• Saved entries:
• • • • •
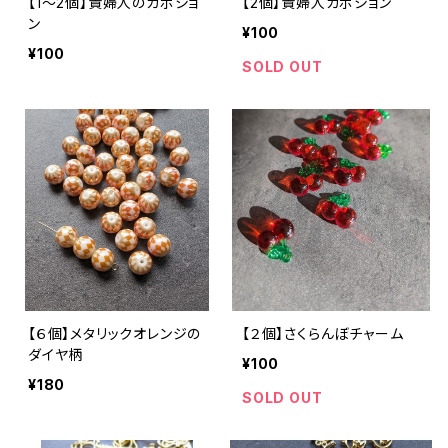
【1～2個】貴婦人のカボショ
【2個】貴婦人カボション
ン
¥100
¥100
SOLD OUT
【６個】メタリックオレンジの
【２個】さくらんぼチャーム
ダイヤ柄
¥100
¥180
SOLD OUT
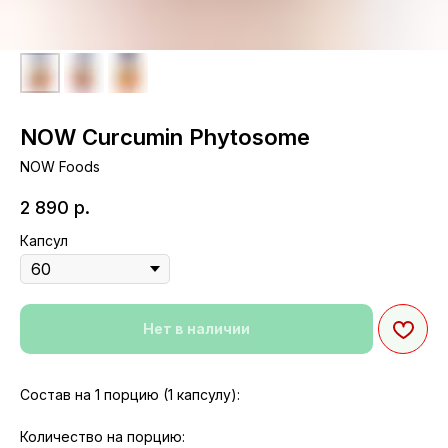
NOW Curcumin Phytosome
NOW Foods
2 890
р.
Капсул
Нет в наличии
Состав на 1 порцию (1 капсулу):
Количество на порцию:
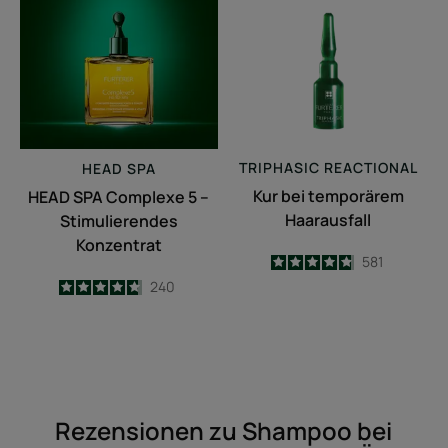
Complexe
temporärem
5
Haarausfall
–
Stimulierendes
Konzentrat
TRIPHASIC
REACTIONAL
HEAD SPA
Kur bei temporärem
HEAD SPA Complexe 5 –
Haarausfall
Stimulierendes
Konzentrat
4.8
/
5
581
-
4.7
/
5
240
-
Rezensionen zu Shampoo bei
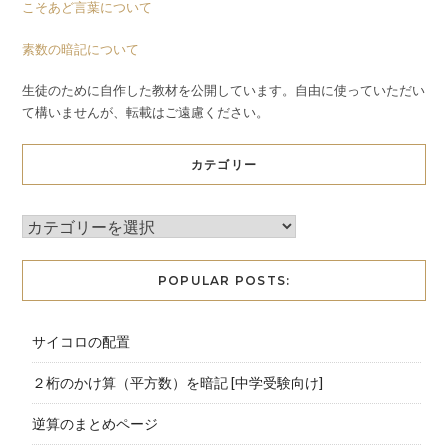
こそあど言葉について
素数の暗記について
生徒のために自作した教材を公開しています。自由に使っていただい
て構いませんが、転載はご遠慮ください。
カテゴリー
POPULAR POSTS:
サイコロの配置
２桁のかけ算（平方数）を暗記 [中学受験向け]
逆算のまとめページ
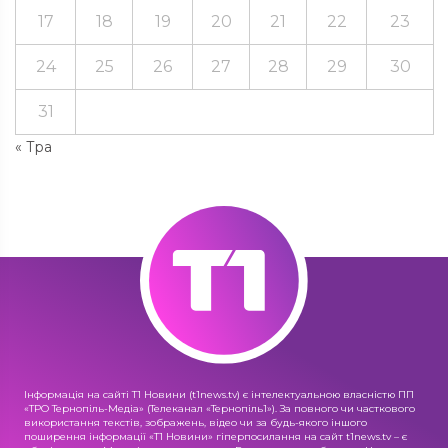
17
18
19
20
21
22
23
24
25
26
27
28
29
30
31
« Тра
Інформація на сайті Т1 Новини (t1news.tv) є інтелектуальною власністю ПП
«ТРО Тернопіль-Медіа» (Телеканал «Тернопіль1»). За повного чи часткового
використання текстів, зображень, відео чи за будь-якого іншого
поширення інформації «Т1 Новини» гіперпосилання на сайт t1news.tv – є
• • • • •
Once the pictures are set aside, write out the entries verbatim.

【1～2個】貴婦人のカボショ
【2個】貴婦人カボション
ン
¥100
¥100
SOLD OUT
【６個】メタリックオレンジの
【２個】さくらんぼチャーム
ダイヤ柄
¥100
¥180
SOLD OUT
NOW Curcumin Phytosome
NOW Foods
2 890
р.
Капсул
Нет в наличии
Состав на 1 порцию (1 капсулу):
Количество на порцию:
Complexe
temporärem
5
Haarausfall
–
Stimulierendes
Konzentrat
TRIPHASIC
REACTIONAL
HEAD SPA
Kur bei temporärem
HEAD SPA Complexe 5 –
Haarausfall
Stimulierendes
Konzentrat
4.8
/
5
581
-
4.7
/
5
240
-
Rezensionen zu Shampoo bei
こそあど言葉について
素数の暗記について
生徒のために自作した教材を公開しています。自由に使っていただい
て構いませんが、転載はご遠慮ください。
カテゴリー
POPULAR POSTS:
サイコロの配置
２桁のかけ算（平方数）を暗記 [中学受験向け]
逆算のまとめページ
17
18
19
20
21
22
23
24
25
26
27
28
29
30
31
« Тра
Інформація на сайті Т1 Новини (t1news.tv) є інтелектуальною власністю ПП
«ТРО Тернопіль-Медіа» (Телеканал «Тернопіль1»). За повного чи часткового
використання текстів, зображень, відео чи за будь-якого іншого
поширення інформації «Т1 Новини» гіперпосилання на сайт t1news.tv – є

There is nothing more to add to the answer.